A public records request by the Wall Street Journal turned up 66 former SEC employees who disclosed clients or new employers they planned to represent before the agency. The disclosures were made in letters filed with the SEC in 2008 and the first nine months of 2009. Such letters disclosing representation are required to be filed for a two-year period after an employee leaves.

“The revolving door can turn swiftly at the Securities and Exchange Commission,” the story says.

The Wall Street Journal gives two examples. Andrew Dunbar, an enforcement lawyer in the SEC’s Los Angeles office, took a job with Sidley Austin. Eleven days later, he was representing a client seeking information from the same office.
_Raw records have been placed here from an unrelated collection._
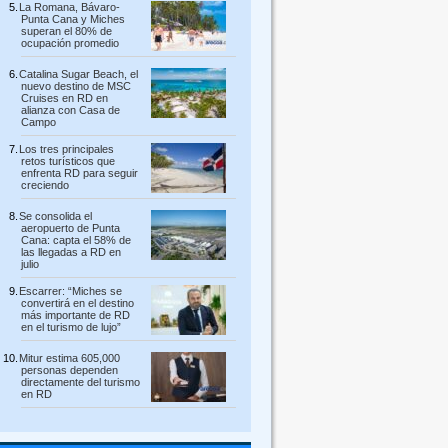
La Romana, Bávaro-
Punta Cana y Miches
superan el 80% de
ocupación promedio
Catalina Sugar Beach, el
nuevo destino de MSC
Cruises en RD en
alianza con Casa de
Campo
Los tres principales
retos turísticos que
enfrenta RD para seguir
creciendo
Se consolida el
aeropuerto de Punta
Cana: capta el 58% de
las llegadas a RD en
julio
Escarrer: “Miches se
convertirá en el destino
más importante de RD
en el turismo de lujo”
Mitur estima 605,000
personas dependen
directamente del turismo
en RD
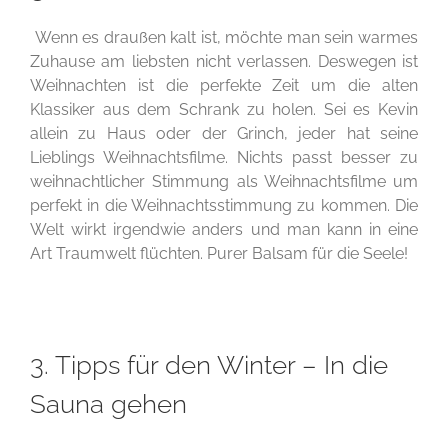
Wenn es draußen kalt ist, möchte man sein warmes
Zuhause am liebsten nicht verlassen. Deswegen ist
Weihnachten ist die perfekte Zeit um die alten
Klassiker aus dem Schrank zu holen. Sei es Kevin
allein zu Haus oder der Grinch, jeder hat seine
Lieblings Weihnachtsfilme. Nichts passt besser zu
weihnachtlicher Stimmung als Weihnachtsfilme um
perfekt in die Weihnachtsstimmung zu kommen. Die
Welt wirkt irgendwie anders und man kann in eine
Art Traumwelt flüchten. Purer Balsam für die Seele!
3. Tipps für den Winter – In die
Sauna gehen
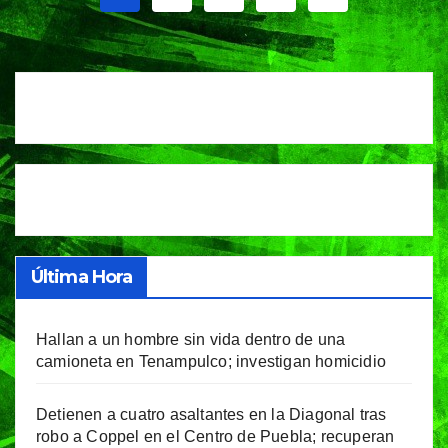
de
entradas
Última Hora
Hallan a un hombre sin vida dentro de una
camioneta en Tenampulco; investigan homicidio
Detienen a cuatro asaltantes en la Diagonal tras
robo a Coppel en el Centro de Puebla; recuperan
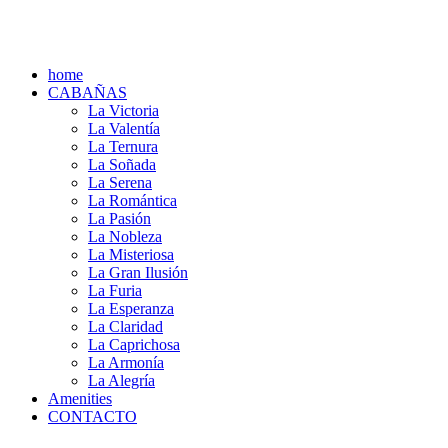
home
CABAÑAS
La Victoria
La Valentía
La Ternura
La Soñada
La Serena
La Romántica
La Pasión
La Nobleza
La Misteriosa
La Gran Ilusión
La Furia
La Esperanza
La Claridad
La Caprichosa
La Armonía
La Alegría
Amenities
CONTACTO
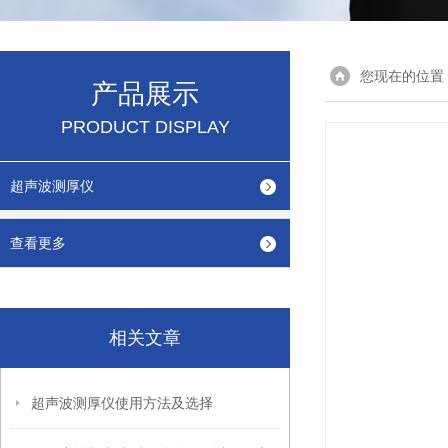
您现在的位置
产品展示
PRODUCT DISPLAY
超声波测厚仪
查看更多
相关文章
超声波测厚仪使用方法及选择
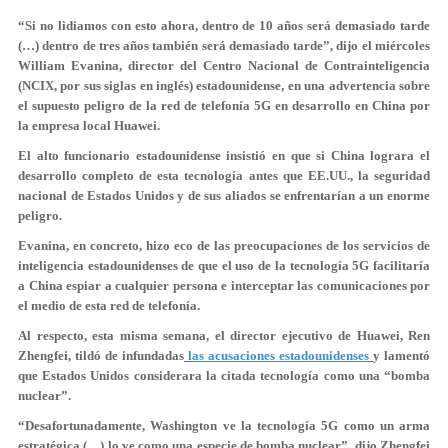
“Si no lidiamos con esto ahora, dentro de 10 años será demasiado tarde
(…) dentro de tres años también será demasiado tarde”, dijo el miércoles
William Evanina, director del Centro Nacional de Contrainteligencia
(NCIX, por sus siglas en inglés) estadounidense, en una advertencia sobre
el supuesto peligro de la red de telefonía 5G en desarrollo en China por
la empresa local Huawei.
El alto funcionario estadounidense insistió en que si China lograra el
desarrollo completo de esta tecnología antes que EE.UU., la seguridad
nacional de Estados Unidos y de sus aliados se enfrentarían a un enorme
peligro.
Evanina, en concreto, hizo eco de las preocupaciones de los servicios de
inteligencia estadounidenses de que el uso de la tecnología 5G facilitaría
a China espiar a cualquier persona e interceptar las comunicaciones por
el medio de esta red de telefonía.
Al respecto, esta misma semana, el director ejecutivo de Huawei, Ren
Zhengfei, tildó de infundadas
las acusaciones estadounidenses
y lamentó
que Estados Unidos considerara la citada tecnología como una “bomba
nuclear”.
“Desafortunadamente, Washington ve la tecnología 5G como un arma
estratégica (…) lo ve como una especie de bomba nuclear”, dijo Zhengfei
In another case, Martin Dunn, a former deputy director in the corporation finance division, left in 2007 and joined O’Melveny & Myers. Senior officials are barred from advocating on behalf of clients before the SEC for one year. After the time was up, he filed disclosures within weeks showing new clients he was representing in SEC matters.

An SEC official told the newspaper that the ethics disclosures are an extra precaution. Other observers pointed to several restrictions in federal laws that prevent conflict of interest, including the one-year ban on representation that applies to former senior officials and commissioners.

Another rule permanently bars former employees from handling matters involving parties whose cases they worked on at the SEC. Yet another bars supervisors from taking on matters for two years that had been handled by subordinates.